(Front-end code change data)
---*---

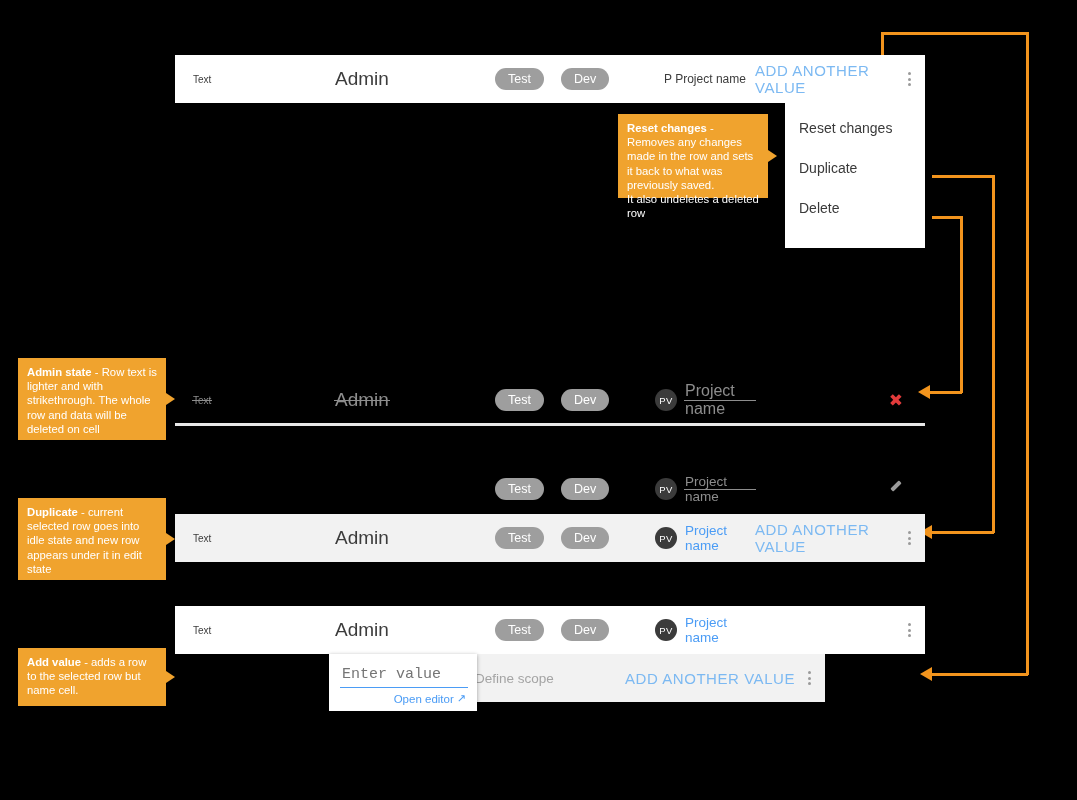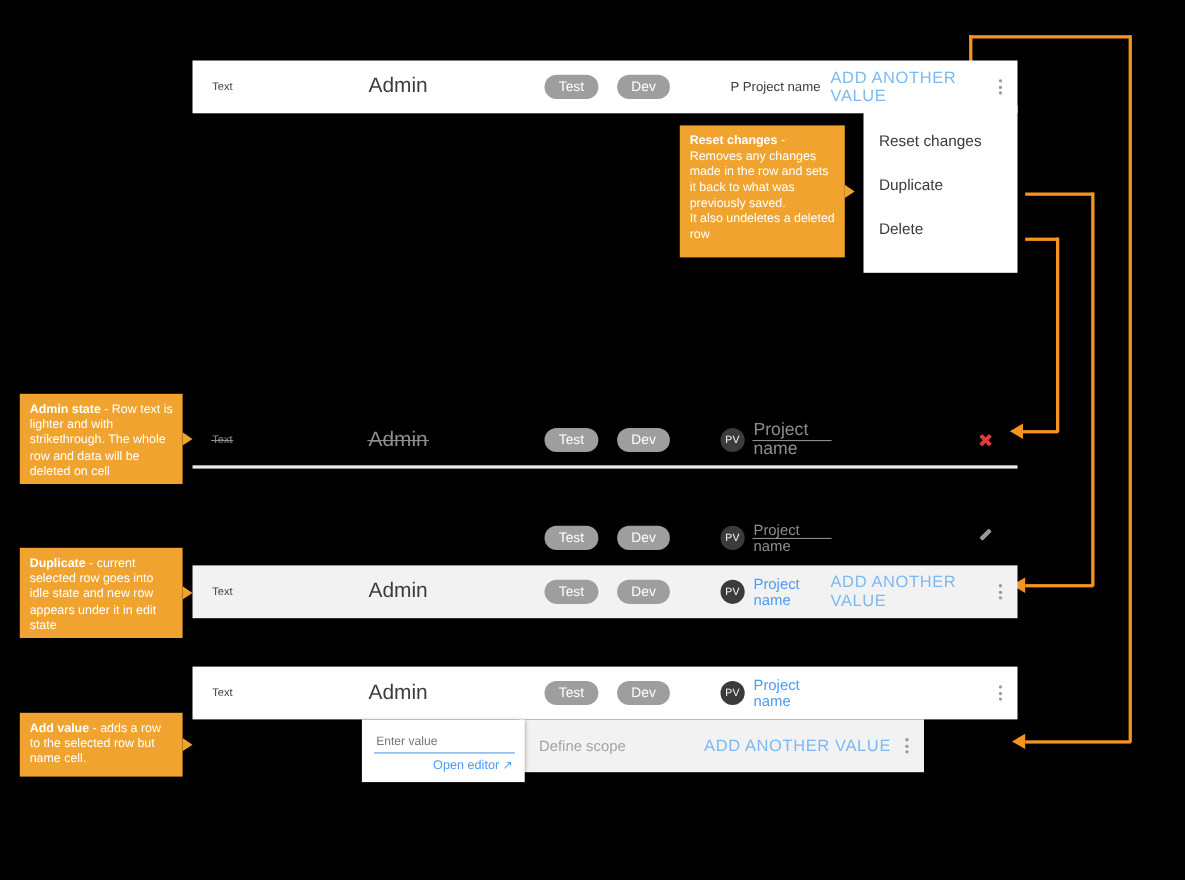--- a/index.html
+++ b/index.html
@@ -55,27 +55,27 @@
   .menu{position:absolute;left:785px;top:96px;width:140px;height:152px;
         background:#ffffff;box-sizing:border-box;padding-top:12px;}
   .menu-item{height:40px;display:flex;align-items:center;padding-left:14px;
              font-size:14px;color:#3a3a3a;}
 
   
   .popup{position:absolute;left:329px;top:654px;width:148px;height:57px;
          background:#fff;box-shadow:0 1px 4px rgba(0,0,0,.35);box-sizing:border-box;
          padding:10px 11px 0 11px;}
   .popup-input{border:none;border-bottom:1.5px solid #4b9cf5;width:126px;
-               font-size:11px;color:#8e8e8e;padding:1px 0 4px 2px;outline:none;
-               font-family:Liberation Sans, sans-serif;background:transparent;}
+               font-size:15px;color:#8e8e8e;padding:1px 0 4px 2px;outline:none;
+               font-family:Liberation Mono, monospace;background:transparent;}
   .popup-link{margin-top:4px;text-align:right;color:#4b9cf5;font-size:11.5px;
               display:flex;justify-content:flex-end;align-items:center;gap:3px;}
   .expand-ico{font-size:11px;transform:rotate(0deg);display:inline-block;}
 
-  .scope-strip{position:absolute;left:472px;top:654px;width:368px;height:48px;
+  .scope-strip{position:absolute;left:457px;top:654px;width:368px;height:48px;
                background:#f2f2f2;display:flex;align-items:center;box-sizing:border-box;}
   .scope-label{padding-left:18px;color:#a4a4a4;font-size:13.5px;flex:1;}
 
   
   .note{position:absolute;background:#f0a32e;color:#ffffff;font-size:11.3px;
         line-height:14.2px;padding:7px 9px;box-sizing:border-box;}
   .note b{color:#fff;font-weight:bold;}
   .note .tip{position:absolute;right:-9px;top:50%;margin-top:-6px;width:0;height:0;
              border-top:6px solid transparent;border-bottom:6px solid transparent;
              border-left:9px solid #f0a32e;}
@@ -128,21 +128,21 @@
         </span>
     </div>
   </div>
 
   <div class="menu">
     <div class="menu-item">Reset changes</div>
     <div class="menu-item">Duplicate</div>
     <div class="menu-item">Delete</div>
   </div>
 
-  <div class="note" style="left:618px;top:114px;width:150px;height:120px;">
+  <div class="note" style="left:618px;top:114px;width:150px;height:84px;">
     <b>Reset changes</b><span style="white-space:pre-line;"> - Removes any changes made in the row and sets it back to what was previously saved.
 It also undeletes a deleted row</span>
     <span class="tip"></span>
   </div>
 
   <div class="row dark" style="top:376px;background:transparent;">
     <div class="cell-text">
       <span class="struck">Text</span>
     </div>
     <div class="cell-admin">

---*---

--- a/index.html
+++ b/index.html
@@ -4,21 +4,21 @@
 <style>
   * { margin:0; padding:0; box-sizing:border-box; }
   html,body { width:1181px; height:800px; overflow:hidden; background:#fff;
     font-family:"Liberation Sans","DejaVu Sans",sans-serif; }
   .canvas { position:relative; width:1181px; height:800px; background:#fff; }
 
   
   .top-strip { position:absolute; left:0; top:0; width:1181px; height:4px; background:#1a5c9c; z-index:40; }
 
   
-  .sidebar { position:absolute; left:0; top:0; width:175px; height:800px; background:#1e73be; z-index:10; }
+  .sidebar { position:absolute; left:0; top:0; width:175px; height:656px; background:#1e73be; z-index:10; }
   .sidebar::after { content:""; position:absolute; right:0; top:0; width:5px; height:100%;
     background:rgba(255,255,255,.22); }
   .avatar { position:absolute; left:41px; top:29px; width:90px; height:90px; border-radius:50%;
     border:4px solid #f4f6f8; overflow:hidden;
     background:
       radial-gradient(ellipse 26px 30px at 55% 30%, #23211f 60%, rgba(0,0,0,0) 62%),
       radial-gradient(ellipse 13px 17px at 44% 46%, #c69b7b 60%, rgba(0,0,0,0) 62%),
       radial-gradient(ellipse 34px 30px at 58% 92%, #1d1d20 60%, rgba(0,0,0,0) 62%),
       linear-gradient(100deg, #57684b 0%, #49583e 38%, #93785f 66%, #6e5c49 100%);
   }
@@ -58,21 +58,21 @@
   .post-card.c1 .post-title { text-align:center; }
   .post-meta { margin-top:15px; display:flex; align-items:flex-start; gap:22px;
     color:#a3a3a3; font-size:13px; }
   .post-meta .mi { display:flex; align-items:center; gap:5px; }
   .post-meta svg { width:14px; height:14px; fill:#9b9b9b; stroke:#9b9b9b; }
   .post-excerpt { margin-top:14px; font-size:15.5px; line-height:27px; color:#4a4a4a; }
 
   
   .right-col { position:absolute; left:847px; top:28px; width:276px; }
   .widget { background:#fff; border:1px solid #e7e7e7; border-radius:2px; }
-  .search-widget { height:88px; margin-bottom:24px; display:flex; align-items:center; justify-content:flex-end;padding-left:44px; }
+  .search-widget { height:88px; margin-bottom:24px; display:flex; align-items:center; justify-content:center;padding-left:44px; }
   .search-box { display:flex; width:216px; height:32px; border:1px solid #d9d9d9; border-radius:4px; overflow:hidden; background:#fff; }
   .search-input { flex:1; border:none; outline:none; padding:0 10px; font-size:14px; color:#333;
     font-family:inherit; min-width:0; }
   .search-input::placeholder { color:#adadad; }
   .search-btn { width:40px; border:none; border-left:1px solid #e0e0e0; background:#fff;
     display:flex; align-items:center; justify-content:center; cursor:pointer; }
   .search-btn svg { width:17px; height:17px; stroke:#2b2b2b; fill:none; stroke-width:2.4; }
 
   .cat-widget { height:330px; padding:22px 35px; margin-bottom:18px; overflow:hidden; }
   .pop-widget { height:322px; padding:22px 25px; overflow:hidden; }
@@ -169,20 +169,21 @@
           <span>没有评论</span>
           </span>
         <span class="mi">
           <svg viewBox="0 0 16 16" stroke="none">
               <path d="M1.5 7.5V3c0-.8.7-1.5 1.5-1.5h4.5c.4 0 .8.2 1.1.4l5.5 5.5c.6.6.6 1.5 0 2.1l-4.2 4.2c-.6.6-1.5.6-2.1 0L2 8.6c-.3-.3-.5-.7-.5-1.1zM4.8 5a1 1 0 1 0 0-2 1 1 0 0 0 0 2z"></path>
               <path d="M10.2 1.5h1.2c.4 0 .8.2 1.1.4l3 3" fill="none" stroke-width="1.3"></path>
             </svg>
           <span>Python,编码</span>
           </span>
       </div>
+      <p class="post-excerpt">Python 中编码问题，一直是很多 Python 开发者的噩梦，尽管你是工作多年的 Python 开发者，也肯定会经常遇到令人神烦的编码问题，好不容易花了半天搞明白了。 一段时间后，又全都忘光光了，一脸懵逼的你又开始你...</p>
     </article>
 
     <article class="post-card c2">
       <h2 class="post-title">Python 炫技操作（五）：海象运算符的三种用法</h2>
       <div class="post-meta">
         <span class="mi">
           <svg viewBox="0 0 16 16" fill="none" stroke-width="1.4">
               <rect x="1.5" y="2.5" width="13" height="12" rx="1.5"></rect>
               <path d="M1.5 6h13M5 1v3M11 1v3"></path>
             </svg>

---*---

- **What you are asked to do**
Please report all lines in the entries where "radial" appears.

- **Written answer**
       radial-gradient(ellipse 26px 30px at 55% 30%, #23211f 60%, rgba(0,0,0,0) 62%),
       radial-gradient(ellipse 13px 17px at 44% 46%, #c69b7b 60%, rgba(0,0,0,0) 62%),
       radial-gradient(ellipse 34px 30px at 58% 92%, #1d1d20 60%, rgba(0,0,0,0) 62%),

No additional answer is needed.